Apparently I didn’t notice when Yahoo! went into severe make-over mode with their Purple scheme. They’re doing a bunch of things to make people notice them. I’m just not sure how much of it IS being noticed, unfortunately, though some of their initiatives do sound interesting:

1. They’re encouraging people to Start Wearing Purple
2.Yahoo! for Good, their community foundation, is disbursing grants to deserving people through a programme they calle Purple Acts of Kindness.
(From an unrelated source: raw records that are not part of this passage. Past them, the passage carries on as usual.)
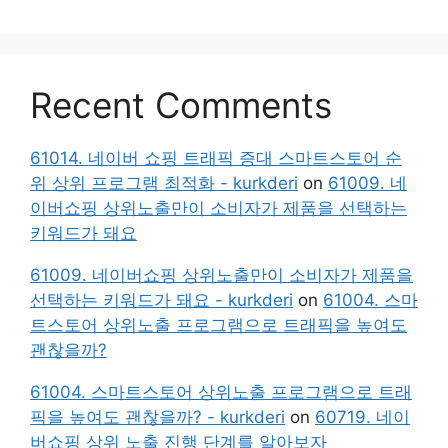
Recent Comments
61014. 네이버 쇼핑 트래픽 증대 스마트스토어 순
위 상위 프로그램 최적화 - kurkderi
on
61009. 네
이버쇼핑 상위노출만이 소비자가 제품을 선택하는
키워드가 돼요
61009. 네이버쇼핑 상위노출만이 소비자가 제품을
선택하는 키워드가 돼요 - kurkderi
on
61004. 스마
트스토어 상위노출 프로그램으로 트래픽을 높여도
괜찮을까?
61004. 스마트스토어 상위노출 프로그램으로 트래
픽을 높여도 괜찮을까? - kurkderi
on
60719. 네이
버쇼핑 상위 노출 진행 단계를 알아보자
3. They’ve set up the Yahoo! Purple Photo Booth on Flickr to celebrate images of all things purple.
4. They’re selling Yahoo! Purple T-shirts on the company web-site.
5. They’re getting on with the Yahoo! Purple Pedals project where they have a camera on cycles that go around the city, that takes a picture every 60 seconds, which are then tagged and uploaded to Flickr to document the bike’s journey. This, to me, is probably the most innovative part of the whole campaign. 
It’s drawn some criticism – people saying that they’re trying to be like the iPod when they’re actually like a Mac (!!), but to be honest, it’s not all bad. As opposed to Apple and Microsoft which are, as we know, indulging in some friendly media fighting, Yahoo!’s chosen not to get involved in any competitor wrangling and is instead forging a new identity for the brand. While not a completely unique approach, I don’t think they had a choice, unless they wanted to start a Yahoo!-Google match of their own. Given that, and the fact that they actually are acquiring or coming up with decent stuff of their own (Upcoming, Flickr, Fire Eagle, Brickhouse), it’s not like they’re all smoke and no substance. For the first time, I feel that Google’s colourful branding has some competition, however small.